Mixed currency movements characterised the Asian markets, with Trump’s rate cut suggestion impacting the yen’s strength

    by VT Markets
    /
    Mar 20, 2025

    Asian markets experienced varying currency movements on Thursday, with the yen strengthening amid low liquidity due to a Japanese holiday. USD/JPY decreased to just below 148.20, and EUR/JPY dropped under 161.75, although the yen later lost some gains after a statement from former U.S. President Donald Trump about interest rates.

    New Zealand’s economy showed resilience with a 0.7% quarter-on-quarter GDP growth in the December period, supporting the notion that the country is recovering from its mid-2024 recession. The New Zealand dollar briefly rose but faltered, paralleling declines in the Australian dollar after a downturn in the Australian job market.

    Australian Employment Decline

    Australia reported a loss of over 50,000 jobs in February, and the participation rate decreased from 67.2% to 66.8%. Consequently, the unemployment rate remained stable at 4.1%, slightly easing to 4.05% when rounded. These figures could indicate potential interest rate cuts by the Reserve Bank of Australia, though they are based on a single month’s data.

    In China, the People’s Bank of China maintained its 1- and 5-year Loan Prime Rates at 3.1% and 3.6%, remaining unchanged for five months. Despite expectations for stimulus, the central bank has not made adjustments since the last rate cut in September, indicating a cautious approach towards balancing growth and stability in the yuan.

    The movements in Asian currencies on Thursday suggest that traders responded to both regional events and external commentary. The rise in the yen was likely exaggerated due to lower market participation caused by the Japanese public holiday, making price swings more unpredictable. The dip in USD/JPY and EUR/JPY reflected short-term buying of the Japanese currency, though this was later reversed when Trump weighed in on interest rates. His remarks, while not policy-setting, continue to affect sentiment, especially in currency markets sensitive to U.S. monetary policy expectations.

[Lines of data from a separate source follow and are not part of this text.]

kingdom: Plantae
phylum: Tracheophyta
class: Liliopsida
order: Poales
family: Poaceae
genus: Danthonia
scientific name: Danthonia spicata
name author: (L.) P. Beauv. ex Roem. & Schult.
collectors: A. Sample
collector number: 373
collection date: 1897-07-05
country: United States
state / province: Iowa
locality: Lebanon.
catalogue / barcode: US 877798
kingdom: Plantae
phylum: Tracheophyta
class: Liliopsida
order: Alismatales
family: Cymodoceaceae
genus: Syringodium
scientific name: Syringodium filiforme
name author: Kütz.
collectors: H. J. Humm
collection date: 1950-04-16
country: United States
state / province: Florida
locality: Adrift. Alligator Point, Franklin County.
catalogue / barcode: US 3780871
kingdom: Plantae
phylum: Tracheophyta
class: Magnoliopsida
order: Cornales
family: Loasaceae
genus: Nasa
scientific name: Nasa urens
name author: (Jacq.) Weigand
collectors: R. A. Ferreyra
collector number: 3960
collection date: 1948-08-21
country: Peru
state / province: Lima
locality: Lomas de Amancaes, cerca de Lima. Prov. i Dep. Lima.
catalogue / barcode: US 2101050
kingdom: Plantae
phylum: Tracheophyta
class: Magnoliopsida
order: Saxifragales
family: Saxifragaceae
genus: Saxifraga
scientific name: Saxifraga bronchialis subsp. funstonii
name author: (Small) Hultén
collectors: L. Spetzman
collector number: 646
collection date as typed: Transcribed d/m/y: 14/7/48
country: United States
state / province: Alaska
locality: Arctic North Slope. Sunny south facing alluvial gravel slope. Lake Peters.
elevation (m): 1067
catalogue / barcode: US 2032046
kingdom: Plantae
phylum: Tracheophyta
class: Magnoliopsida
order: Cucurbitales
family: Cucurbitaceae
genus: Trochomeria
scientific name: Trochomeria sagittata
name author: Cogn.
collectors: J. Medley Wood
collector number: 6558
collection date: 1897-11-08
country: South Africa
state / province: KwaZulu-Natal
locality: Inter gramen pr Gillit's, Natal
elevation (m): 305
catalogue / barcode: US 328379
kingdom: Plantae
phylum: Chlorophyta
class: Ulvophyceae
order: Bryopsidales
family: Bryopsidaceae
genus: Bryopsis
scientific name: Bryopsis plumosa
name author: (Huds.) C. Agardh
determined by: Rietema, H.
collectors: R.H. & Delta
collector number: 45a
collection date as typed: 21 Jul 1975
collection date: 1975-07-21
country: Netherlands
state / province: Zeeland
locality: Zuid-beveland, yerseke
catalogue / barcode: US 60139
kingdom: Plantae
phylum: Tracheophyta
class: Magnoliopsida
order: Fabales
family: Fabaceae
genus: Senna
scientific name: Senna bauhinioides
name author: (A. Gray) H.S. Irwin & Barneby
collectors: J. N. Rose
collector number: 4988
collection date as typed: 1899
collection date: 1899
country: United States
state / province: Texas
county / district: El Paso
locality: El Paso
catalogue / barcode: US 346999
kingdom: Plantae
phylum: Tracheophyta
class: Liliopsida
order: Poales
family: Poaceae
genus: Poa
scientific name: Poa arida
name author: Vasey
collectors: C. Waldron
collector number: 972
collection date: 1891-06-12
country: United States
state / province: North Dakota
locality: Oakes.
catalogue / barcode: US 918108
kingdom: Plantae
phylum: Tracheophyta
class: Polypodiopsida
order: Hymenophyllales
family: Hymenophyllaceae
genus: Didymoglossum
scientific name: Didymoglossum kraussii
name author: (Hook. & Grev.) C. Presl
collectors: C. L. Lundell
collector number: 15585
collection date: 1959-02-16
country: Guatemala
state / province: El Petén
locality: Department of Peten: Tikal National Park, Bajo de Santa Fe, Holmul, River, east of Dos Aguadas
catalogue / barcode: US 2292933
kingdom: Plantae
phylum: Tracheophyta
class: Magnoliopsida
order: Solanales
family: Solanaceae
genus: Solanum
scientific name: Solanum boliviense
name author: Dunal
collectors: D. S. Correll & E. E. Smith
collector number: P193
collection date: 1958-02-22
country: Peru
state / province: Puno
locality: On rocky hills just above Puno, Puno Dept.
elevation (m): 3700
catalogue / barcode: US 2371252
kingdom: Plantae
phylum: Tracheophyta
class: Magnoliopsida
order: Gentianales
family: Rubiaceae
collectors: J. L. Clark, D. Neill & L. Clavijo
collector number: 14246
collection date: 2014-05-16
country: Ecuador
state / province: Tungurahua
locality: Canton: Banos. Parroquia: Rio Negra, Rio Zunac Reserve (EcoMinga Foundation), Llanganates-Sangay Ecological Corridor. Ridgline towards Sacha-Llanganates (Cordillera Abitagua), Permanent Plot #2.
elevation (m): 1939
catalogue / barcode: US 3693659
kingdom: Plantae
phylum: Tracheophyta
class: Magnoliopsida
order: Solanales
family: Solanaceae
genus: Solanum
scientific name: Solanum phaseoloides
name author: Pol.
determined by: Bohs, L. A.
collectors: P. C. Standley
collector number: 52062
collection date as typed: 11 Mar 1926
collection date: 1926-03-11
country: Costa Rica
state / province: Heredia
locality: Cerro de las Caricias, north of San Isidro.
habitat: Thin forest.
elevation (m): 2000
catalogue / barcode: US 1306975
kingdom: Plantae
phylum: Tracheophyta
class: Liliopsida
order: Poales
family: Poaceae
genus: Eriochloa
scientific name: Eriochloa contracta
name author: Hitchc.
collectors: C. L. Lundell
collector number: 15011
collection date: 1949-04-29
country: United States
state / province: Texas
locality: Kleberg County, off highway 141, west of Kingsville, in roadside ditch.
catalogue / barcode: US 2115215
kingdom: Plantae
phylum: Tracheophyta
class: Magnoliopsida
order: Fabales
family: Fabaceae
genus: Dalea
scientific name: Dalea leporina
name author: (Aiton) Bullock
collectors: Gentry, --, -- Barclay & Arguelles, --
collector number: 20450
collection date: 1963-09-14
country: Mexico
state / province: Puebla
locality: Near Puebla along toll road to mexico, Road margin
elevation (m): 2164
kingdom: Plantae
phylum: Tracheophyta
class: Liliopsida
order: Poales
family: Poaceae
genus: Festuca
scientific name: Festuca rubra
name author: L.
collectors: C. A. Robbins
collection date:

    New Zealand’s economic figures showed that the country is emerging from last year’s recession and expanding at a relatively strong pace. The 0.7% GDP growth in the final quarter suggests that previous concerns about a prolonged downturn may have been overestimated. The New Zealand dollar initially gained support as markets acknowledged the economy’s resilience. However, the gains were not sustained, owing in part to weakness in Australia’s job figures.

    China Holds Interest Rates

    The employment data from Australia presented a mixed picture. A decline of more than 50,000 jobs in a single month is not a trend by itself but does raise questions about the labour market’s ability to absorb workers. While the participation rate dropped from 67.2% to 66.8%, the unemployment rate remained largely unchanged. The Reserve Bank of Australia will likely take a cautious approach before interpreting a single data point as reason to alter policy. Still, multiple weak reports in the coming months could force adjustments in interest rates. For now, traders will need to monitor domestic indicators alongside external developments that influence risk sentiment.

    The People’s Bank of China left its key lending rates unchanged for the fifth consecutive month, prioritising stability despite ongoing speculation about additional stimulus. While some had expected policymakers to act more aggressively to support growth, reluctance to cut rates may reflect concerns about weakening the yuan. The central bank appears to be balancing internal economic momentum and external pressures on the currency. With no rate changes since September, any forthcoming adjustments will require clear shifts in economic data or financial conditions.